Mullins noted these possible reasons against giving a TIF: there might be better ways to use the site; the City would be giving back about $40,000 in tax revenue each year from newly captured taxes for up to 27 years under the proposed plan; the plan didn’t get the Ivanhoe Neighborhood a solution to their water flow problem; and the improvements to be reimbursed for were mostly for private property, owned by the developers.
Mullins also told the Council that the hope is that the Michigan Strategic Fund will provide state-level support for this project. In that event, the TIF plan would be reduced and completed in about 19 years rather than 27. (That’s the period during which some captured taxes would be used to reimburse development-related expenses, after which the taxing jurisdictions would get the remaining amounts due to them.)

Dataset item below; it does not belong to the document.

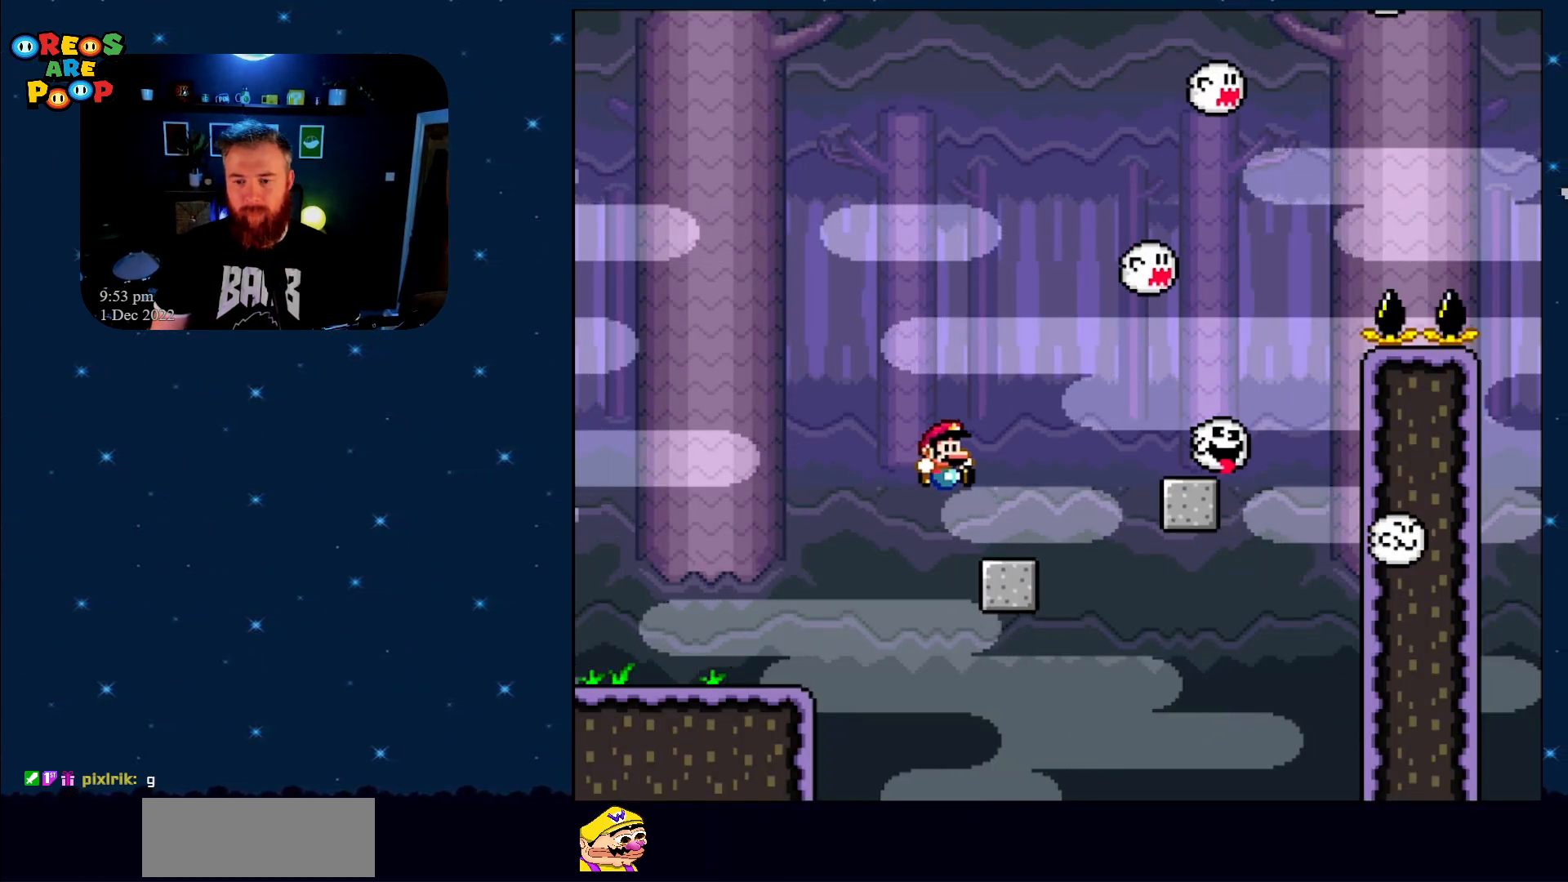
{"buttons": ["Y"], "events": [[67, "DPAD_LEFT", "down"], [150, "DPAD_UP", "down"], [200, "DPAD_LEFT", "up"], [200, "DPAD_RIGHT", "down"], [200, "DPAD_UP", "up"], [333, "DPAD_RIGHT", "up"]]}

Councilmembers debated which portions of the tax plan to fund. Their discussion was extensive, even for a plan that is small compared to the two unprecedentedly-large brownfield TIF plans for the Park District and Center City District that are heading to the Council soon. Mayor Pro Tem Ruth Beier wanted to strictly limit tax-capture reimbursement in the TIF plan to what the City’s own consultant, hired for application review purposes, said were expected environmental clean-up costs plus the cost of fixing the water main.
The developer’s environmental consultant, Pete Bosanic of PM Environmental, told Council that demolition costs were really part and parcel of the environmental clean-up costs, because there is so much asbestos in the existing building.
Ultimately Council reduced the TIF plan total by about $800,000, to a maximum of about $1 million, and agreed to the 75%/25% split. Under that split, when the redevelopment is complete, 25% of the new taxes will “pass through” to the taxing jurisdictions, including the City, and 75% of the new taxes will be used to reimburse allowable expenses documented with appropriate receipts.
Here are the maximum expenses Council agreed to reimburse: baseline environmental assessment ($10,400), building demolition ($145,000), foundation removal ($20,000), asbestos remediation ($400,000), professional geotechnical fees (related to air quality monitoring during removal of asbestos; $15,000), infrastructure improvements ($295,000), brownfield plan development ($15,000), and a 15% contingency ($135,050) for a total maximum of $1,035,460.
The vote on this reduced TIF was 4-1, with Beier voting against. The revised and approved TIF plan is expected to be completed somewhere between eleven and seventeen years from the start, depending on whether the Michigan Strategic Fund provides funding.
City Council’s vote on the site plan and TIF plan did not accomplish the goal of fixing the Ivanhoe neighborhood’s water pressure problems because the water main expansion will only reach the new development, not Ivanhoe. The new twelve-inch water main for the redevelopment area will be useful if the City decides to spend the money to further expand the water main to Ivanhoe.